[Transcribed page contents]

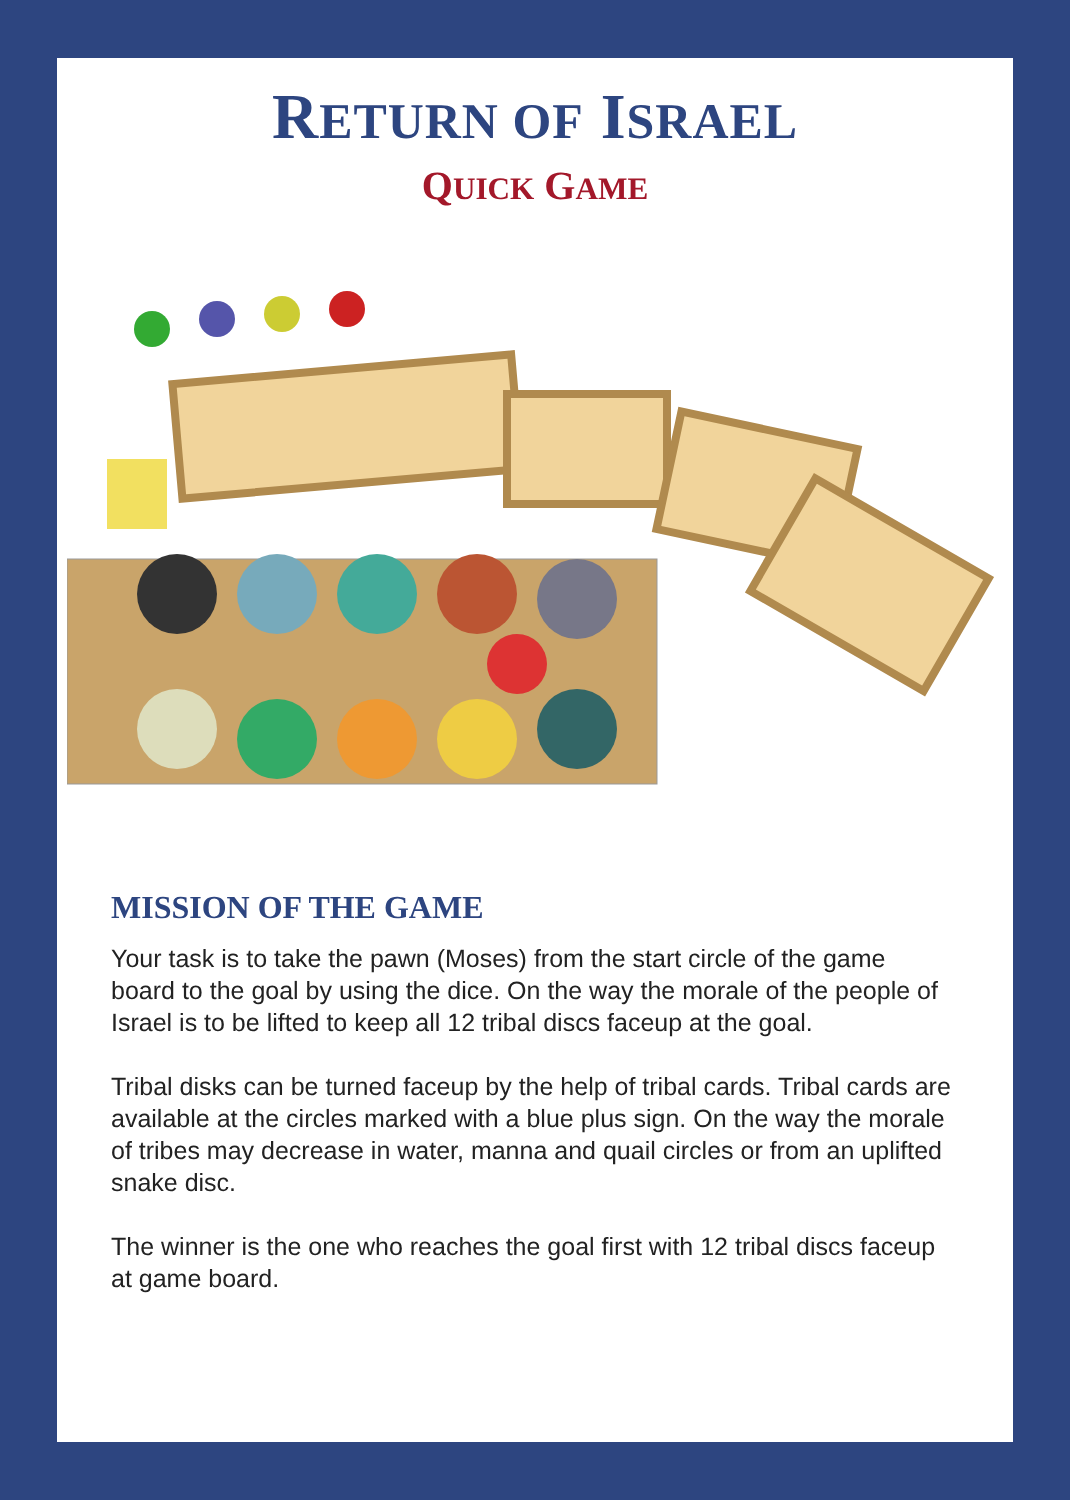RETURN OF ISRAEL
QUICK GAME
MISSION OF THE GAME
Your task is to take the pawn (Moses) from the start circle of the game board to the goal by using the dice. On the way the morale of the people of Israel is to be lifted to keep all 12 tribal discs faceup at the goal.
Tribal disks can be turned faceup by the help of tribal cards. Tribal cards are available at the circles marked with a blue plus sign. On the way the morale of tribes may decrease in water, manna and quail circles or from an uplifted snake disc.
The winner is the one who reaches the goal first with 12 tribal discs faceup at game board.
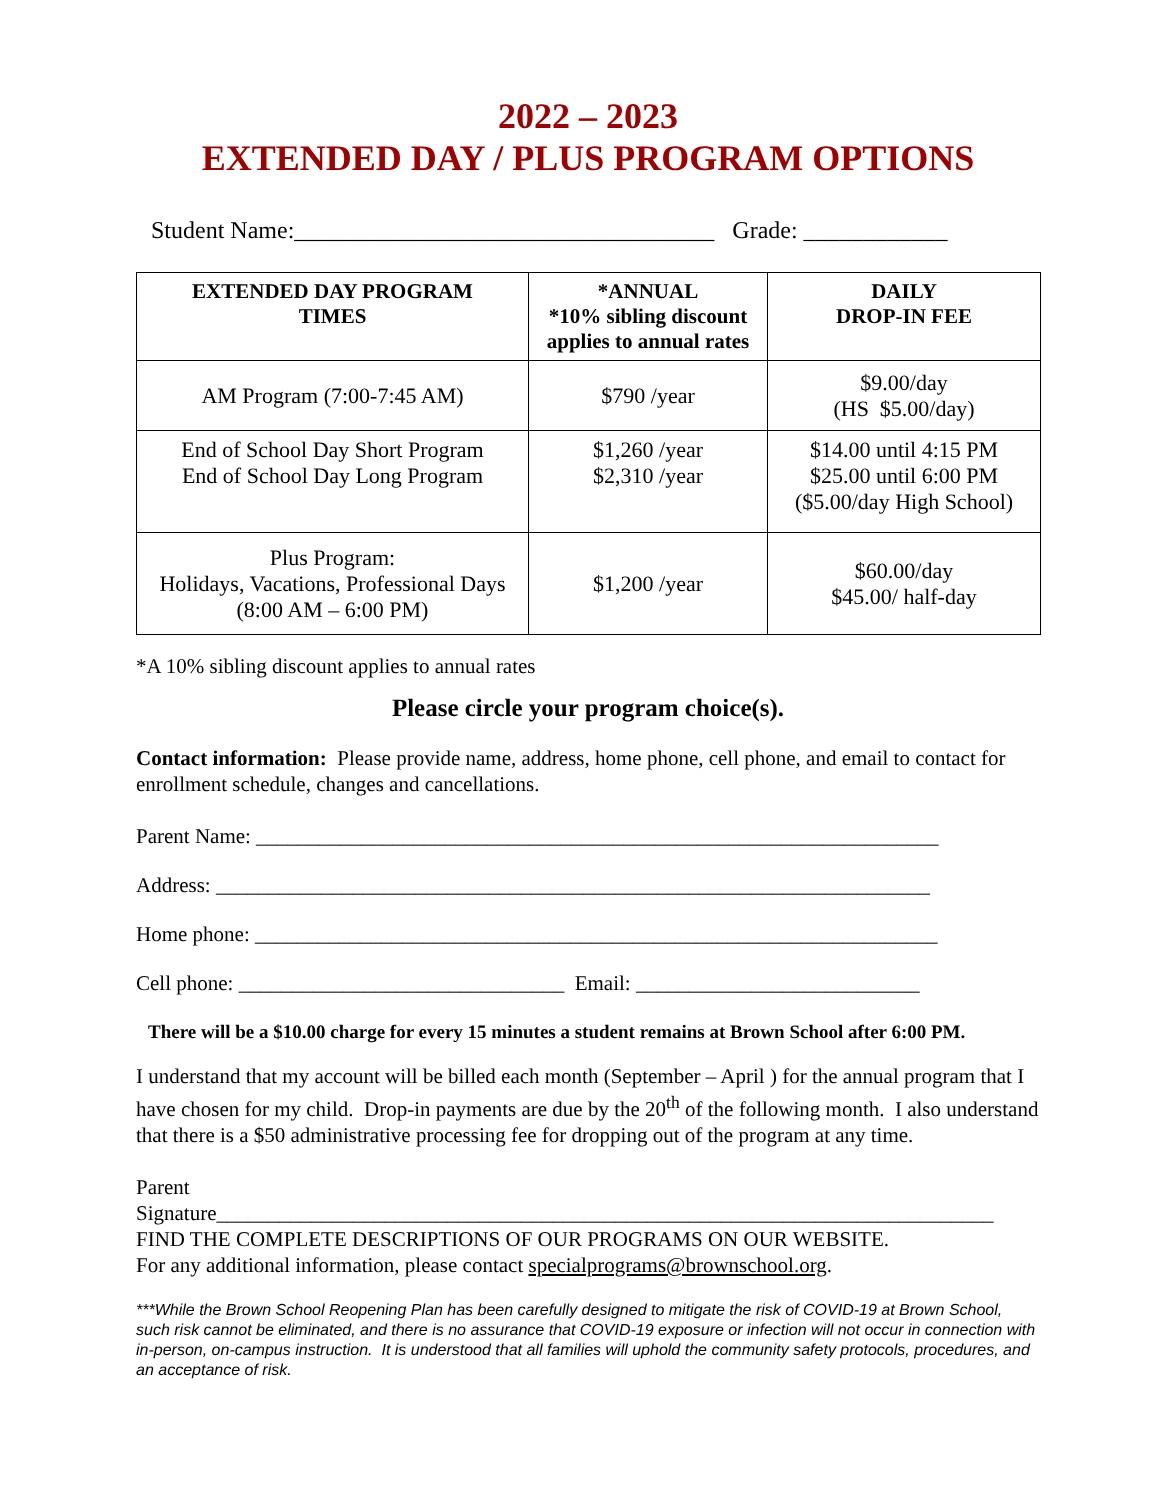2022 – 2023
EXTENDED DAY / PLUS PROGRAM OPTIONS
Student Name:___________________________________ Grade: ____________
| EXTENDED DAY PROGRAM TIMES | *ANNUAL *10% sibling discount applies to annual rates | DAILY DROP-IN FEE |
| --- | --- | --- |
| AM Program (7:00-7:45 AM) | $790 /year | $9.00/day (HS $5.00/day) |
| End of School Day Short Program End of School Day Long Program | $1,260 /year $2,310 /year | $14.00 until 4:15 PM $25.00 until 6:00 PM ($5.00/day High School) |
| Plus Program: Holidays, Vacations, Professional Days (8:00 AM – 6:00 PM) | $1,200 /year | $60.00/day $45.00/ half-day |
*A 10% sibling discount applies to annual rates
Please circle your program choice(s).
Contact information: Please provide name, address, home phone, cell phone, and email to contact for enrollment schedule, changes and cancellations.
Parent Name: _________________________________________________________________
Address: ____________________________________________________________________
Home phone: _________________________________________________________________
Cell phone: _______________________________ Email: ___________________________
There will be a $10.00 charge for every 15 minutes a student remains at Brown School after 6:00 PM.
I understand that my account will be billed each month (September – April ) for the annual program that I have chosen for my child. Drop-in payments are due by the 20<sup>th</sup> of the following month. I also understand that there is a $50 administrative processing fee for dropping out of the program at any time.
Parent
Signature__________________________________________________________________________
FIND THE COMPLETE DESCRIPTIONS OF OUR PROGRAMS ON OUR WEBSITE.
For any additional information, please contact specialprograms@brownschool.org.
***While the Brown School Reopening Plan has been carefully designed to mitigate the risk of COVID-19 at Brown School, such risk cannot be eliminated, and there is no assurance that COVID-19 exposure or infection will not occur in connection with in-person, on-campus instruction. It is understood that all families will uphold the community safety protocols, procedures, and an acceptance of risk.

TRY IT: Without the pictures, repeat the entries above line by line, from the first through the one that contains "Your task is", both ends included.

SOLVED PROBLEM:
RETURN OF ISRAEL
QUICK GAME
MISSION OF THE GAME
Your task is to take the pawn (Moses) from the start circle of the game board to the goal by using the dice. On the way the morale of the people of Israel is to be lifted to keep all 12 tribal discs faceup at the goal.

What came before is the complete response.